◆ **Task goal**
Rewrite the items from the line containing "Image attached. Highlight" through the end of the items, swapping "Outline" for "Trace" and keeping everything else the same.

◆ **Data for the task**
::::::::
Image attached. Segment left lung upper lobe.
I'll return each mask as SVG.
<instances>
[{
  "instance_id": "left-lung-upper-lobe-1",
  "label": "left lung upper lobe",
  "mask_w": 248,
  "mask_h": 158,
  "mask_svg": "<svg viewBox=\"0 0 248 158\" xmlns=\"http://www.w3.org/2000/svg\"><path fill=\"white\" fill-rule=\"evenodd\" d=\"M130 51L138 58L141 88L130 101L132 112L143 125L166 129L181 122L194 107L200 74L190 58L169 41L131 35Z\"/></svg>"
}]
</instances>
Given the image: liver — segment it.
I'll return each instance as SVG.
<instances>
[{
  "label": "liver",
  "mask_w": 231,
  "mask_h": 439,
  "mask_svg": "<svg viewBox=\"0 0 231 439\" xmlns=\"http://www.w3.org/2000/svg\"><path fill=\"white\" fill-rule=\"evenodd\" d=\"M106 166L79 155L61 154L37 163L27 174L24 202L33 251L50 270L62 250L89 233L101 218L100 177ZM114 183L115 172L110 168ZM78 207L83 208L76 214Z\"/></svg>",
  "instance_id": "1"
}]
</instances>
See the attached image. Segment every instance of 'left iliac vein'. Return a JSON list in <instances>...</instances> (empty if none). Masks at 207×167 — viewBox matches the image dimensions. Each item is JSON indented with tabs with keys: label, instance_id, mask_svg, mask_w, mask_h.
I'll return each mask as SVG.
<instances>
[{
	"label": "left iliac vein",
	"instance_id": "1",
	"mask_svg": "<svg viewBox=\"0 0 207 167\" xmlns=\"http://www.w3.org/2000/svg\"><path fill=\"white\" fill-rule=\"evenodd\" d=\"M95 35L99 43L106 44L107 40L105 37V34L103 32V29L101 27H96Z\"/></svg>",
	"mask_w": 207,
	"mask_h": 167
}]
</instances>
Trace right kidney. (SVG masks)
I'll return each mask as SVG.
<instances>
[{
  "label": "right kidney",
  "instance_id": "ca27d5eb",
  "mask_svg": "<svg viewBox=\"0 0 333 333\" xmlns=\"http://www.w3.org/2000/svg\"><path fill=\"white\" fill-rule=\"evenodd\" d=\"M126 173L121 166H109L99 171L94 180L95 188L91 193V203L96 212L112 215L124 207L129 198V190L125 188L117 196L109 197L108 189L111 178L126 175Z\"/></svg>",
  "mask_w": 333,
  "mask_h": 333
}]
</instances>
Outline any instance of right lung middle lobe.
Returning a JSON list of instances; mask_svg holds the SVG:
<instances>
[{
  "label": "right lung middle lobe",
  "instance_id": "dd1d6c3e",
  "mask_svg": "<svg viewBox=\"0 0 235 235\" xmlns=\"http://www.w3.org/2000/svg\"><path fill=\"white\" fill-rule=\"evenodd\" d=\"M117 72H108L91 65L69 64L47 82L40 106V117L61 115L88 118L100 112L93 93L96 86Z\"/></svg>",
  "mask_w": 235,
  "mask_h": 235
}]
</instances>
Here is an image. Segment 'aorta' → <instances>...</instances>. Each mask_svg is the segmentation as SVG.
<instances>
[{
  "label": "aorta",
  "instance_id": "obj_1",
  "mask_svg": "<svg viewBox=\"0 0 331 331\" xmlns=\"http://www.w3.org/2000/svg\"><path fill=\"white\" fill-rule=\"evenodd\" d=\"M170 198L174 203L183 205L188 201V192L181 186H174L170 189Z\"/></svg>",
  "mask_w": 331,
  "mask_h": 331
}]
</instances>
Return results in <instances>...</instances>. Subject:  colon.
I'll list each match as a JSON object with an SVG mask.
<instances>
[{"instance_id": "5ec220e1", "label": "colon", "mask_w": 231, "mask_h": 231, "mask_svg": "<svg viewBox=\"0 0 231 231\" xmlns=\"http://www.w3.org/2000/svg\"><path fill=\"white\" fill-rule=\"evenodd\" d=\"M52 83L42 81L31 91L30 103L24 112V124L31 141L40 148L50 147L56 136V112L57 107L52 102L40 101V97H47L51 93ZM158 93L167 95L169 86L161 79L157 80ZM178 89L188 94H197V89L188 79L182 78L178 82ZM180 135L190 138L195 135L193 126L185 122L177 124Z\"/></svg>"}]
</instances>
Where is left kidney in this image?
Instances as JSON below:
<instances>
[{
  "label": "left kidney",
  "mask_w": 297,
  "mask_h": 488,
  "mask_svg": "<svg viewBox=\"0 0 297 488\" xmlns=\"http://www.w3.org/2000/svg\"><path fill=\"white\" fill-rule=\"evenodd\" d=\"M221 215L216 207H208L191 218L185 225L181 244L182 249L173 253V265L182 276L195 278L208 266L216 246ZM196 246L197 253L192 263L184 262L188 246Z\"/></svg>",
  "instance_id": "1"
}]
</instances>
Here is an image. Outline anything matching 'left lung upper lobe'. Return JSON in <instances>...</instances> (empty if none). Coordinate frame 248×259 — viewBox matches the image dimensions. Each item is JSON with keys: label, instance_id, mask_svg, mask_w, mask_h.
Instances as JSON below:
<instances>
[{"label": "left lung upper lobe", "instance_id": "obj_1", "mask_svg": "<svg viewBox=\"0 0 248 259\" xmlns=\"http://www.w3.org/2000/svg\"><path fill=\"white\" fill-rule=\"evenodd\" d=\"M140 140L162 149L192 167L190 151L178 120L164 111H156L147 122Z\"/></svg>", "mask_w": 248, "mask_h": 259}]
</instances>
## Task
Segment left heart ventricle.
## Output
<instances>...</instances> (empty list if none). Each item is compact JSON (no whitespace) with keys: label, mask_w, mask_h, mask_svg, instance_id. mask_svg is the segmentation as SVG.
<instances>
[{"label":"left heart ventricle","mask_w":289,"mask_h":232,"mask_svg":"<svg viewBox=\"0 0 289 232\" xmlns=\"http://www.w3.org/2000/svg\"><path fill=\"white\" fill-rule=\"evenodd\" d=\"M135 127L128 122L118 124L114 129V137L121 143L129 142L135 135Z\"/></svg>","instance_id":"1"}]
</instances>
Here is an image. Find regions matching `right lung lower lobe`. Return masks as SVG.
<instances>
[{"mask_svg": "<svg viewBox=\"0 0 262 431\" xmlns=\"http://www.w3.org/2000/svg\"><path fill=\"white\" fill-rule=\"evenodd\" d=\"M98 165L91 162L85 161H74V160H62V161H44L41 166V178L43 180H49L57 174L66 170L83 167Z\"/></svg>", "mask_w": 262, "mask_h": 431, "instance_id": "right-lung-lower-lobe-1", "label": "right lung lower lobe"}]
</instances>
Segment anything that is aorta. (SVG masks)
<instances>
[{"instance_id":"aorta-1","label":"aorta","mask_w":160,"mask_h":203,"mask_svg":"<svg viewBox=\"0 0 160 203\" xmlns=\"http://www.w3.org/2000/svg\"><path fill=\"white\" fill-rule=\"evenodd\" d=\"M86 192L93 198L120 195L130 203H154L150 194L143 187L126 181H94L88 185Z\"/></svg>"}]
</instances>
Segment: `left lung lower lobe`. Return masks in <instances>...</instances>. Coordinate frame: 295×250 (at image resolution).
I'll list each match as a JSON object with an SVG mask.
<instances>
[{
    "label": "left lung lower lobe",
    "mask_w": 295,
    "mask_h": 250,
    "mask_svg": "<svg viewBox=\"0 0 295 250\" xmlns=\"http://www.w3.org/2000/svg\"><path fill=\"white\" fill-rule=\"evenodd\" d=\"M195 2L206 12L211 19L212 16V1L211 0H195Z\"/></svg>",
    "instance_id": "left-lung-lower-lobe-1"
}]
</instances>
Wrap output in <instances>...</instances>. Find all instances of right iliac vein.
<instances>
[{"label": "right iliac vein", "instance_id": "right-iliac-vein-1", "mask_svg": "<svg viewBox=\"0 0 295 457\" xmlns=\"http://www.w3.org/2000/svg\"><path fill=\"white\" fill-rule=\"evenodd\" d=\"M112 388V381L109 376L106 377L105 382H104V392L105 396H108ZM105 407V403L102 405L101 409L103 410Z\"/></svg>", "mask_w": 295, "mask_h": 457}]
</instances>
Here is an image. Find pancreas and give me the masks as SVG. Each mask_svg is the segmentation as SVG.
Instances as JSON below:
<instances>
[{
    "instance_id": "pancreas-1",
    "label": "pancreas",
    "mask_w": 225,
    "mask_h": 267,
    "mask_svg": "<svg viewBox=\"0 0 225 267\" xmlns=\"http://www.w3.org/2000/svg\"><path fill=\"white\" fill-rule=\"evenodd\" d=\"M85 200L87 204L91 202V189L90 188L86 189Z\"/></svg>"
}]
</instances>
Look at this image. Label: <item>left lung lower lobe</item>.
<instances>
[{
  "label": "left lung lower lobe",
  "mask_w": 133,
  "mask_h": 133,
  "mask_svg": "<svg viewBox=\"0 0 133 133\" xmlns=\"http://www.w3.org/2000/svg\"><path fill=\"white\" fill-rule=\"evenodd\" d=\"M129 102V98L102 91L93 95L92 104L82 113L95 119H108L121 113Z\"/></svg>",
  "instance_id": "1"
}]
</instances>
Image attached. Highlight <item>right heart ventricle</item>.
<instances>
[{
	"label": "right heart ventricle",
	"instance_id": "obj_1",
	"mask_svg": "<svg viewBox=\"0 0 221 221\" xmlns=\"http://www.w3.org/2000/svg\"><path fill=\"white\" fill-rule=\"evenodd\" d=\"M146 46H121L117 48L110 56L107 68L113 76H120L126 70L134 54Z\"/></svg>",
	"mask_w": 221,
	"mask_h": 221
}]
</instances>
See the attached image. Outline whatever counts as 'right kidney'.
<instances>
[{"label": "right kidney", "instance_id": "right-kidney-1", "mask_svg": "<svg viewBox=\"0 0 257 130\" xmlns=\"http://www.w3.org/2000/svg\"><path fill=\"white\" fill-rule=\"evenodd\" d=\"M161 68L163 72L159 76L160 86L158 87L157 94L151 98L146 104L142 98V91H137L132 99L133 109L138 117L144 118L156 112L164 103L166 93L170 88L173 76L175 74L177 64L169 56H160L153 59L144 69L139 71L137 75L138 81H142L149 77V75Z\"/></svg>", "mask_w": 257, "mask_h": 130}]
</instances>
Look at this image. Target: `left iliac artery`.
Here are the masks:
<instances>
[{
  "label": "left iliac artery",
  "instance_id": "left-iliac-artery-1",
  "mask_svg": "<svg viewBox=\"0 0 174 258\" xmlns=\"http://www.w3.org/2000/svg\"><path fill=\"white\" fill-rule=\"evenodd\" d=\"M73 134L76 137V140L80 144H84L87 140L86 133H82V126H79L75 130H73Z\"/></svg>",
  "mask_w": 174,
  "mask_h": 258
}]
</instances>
::::::::
◆ **Result of the task**
Image attached. Highlight <item>right heart ventricle</item>.
<instances>
[{
	"label": "right heart ventricle",
	"instance_id": "obj_1",
	"mask_svg": "<svg viewBox=\"0 0 221 221\" xmlns=\"http://www.w3.org/2000/svg\"><path fill=\"white\" fill-rule=\"evenodd\" d=\"M146 46H121L117 48L110 56L107 68L113 76H120L126 70L134 54Z\"/></svg>",
	"mask_w": 221,
	"mask_h": 221
}]
</instances>
See the attached image. Trace whatever counts as 'right kidney'.
<instances>
[{"label": "right kidney", "instance_id": "right-kidney-1", "mask_svg": "<svg viewBox=\"0 0 257 130\" xmlns=\"http://www.w3.org/2000/svg\"><path fill=\"white\" fill-rule=\"evenodd\" d=\"M161 68L163 72L159 76L160 86L158 87L157 94L151 98L146 104L142 98V91H137L132 99L133 109L138 117L144 118L156 112L164 103L166 93L170 88L173 76L175 74L177 64L169 56H160L153 59L144 69L139 71L137 75L138 81H142L149 77V75Z\"/></svg>", "mask_w": 257, "mask_h": 130}]
</instances>
Look at this image. Target: `left iliac artery`.
Here are the masks:
<instances>
[{
  "label": "left iliac artery",
  "instance_id": "left-iliac-artery-1",
  "mask_svg": "<svg viewBox=\"0 0 174 258\" xmlns=\"http://www.w3.org/2000/svg\"><path fill=\"white\" fill-rule=\"evenodd\" d=\"M73 134L76 137V140L80 144H84L87 140L86 133H82V126H79L75 130H73Z\"/></svg>",
  "mask_w": 174,
  "mask_h": 258
}]
</instances>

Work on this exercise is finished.